*DATA FOR PROCESSING:*

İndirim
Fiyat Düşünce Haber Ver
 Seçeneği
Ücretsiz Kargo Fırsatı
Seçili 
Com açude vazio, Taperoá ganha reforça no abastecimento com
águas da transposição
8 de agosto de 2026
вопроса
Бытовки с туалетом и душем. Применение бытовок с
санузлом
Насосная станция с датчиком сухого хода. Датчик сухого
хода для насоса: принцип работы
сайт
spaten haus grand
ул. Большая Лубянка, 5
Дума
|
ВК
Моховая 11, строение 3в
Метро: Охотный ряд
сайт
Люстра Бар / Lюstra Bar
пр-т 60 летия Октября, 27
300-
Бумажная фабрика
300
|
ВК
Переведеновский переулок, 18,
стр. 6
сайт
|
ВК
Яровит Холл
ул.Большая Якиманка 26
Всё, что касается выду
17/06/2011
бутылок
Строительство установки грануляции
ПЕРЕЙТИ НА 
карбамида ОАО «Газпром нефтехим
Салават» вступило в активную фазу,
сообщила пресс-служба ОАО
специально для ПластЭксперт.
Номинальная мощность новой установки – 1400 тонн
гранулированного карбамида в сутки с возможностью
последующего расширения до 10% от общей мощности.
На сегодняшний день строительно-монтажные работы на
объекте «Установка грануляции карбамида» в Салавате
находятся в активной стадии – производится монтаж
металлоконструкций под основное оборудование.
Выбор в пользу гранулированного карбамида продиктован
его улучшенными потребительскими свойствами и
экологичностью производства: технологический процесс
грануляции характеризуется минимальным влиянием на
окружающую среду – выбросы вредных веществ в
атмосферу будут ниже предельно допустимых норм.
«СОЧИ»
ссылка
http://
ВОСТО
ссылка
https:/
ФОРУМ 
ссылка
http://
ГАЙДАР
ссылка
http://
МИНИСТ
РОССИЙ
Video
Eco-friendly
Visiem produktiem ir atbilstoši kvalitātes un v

*HOW TO COMPLETE THIS TASK:*
Can you give the text of the material again with "Охотный ряд" swapped for "Театральная" and every other line unchanged?

*THE ANSWER:*
İndirim
Fiyat Düşünce Haber Ver
 Seçeneği
Ücretsiz Kargo Fırsatı
Seçili 
Com açude vazio, Taperoá ganha reforça no abastecimento com
águas da transposição
8 de agosto de 2026
вопроса
Бытовки с туалетом и душем. Применение бытовок с
санузлом
Насосная станция с датчиком сухого хода. Датчик сухого
хода для насоса: принцип работы
сайт
spaten haus grand
ул. Большая Лубянка, 5
Дума
|
ВК
Моховая 11, строение 3в
Метро: Театральная
сайт
Люстра Бар / Lюstra Bar
пр-т 60 летия Октября, 27
300-
Бумажная фабрика
300
|
ВК
Переведеновский переулок, 18,
стр. 6
сайт
|
ВК
Яровит Холл
ул.Большая Якиманка 26
Всё, что касается выду
17/06/2011
бутылок
Строительство установки грануляции
ПЕРЕЙТИ НА 
карбамида ОАО «Газпром нефтехим
Салават» вступило в активную фазу,
сообщила пресс-служба ОАО
специально для ПластЭксперт.
Номинальная мощность новой установки – 1400 тонн
гранулированного карбамида в сутки с возможностью
последующего расширения до 10% от общей мощности.
На сегодняшний день строительно-монтажные работы на
объекте «Установка грануляции карбамида» в Салавате
находятся в активной стадии – производится монтаж
металлоконструкций под основное оборудование.
Выбор в пользу гранулированного карбамида продиктован
его улучшенными потребительскими свойствами и
экологичностью производства: технологический процесс
грануляции характеризуется минимальным влиянием на
окружающую среду – выбросы вредных веществ в
атмосферу будут ниже предельно допустимых норм.
«СОЧИ»
ссылка
http://
ВОСТО
ссылка
https:/
ФОРУМ 
ссылка
http://
ГАЙДАР
ссылка
http://
МИНИСТ
РОССИЙ
Video
Eco-friendly
Visiem produktiem ir atbilstoši kvalitātes un v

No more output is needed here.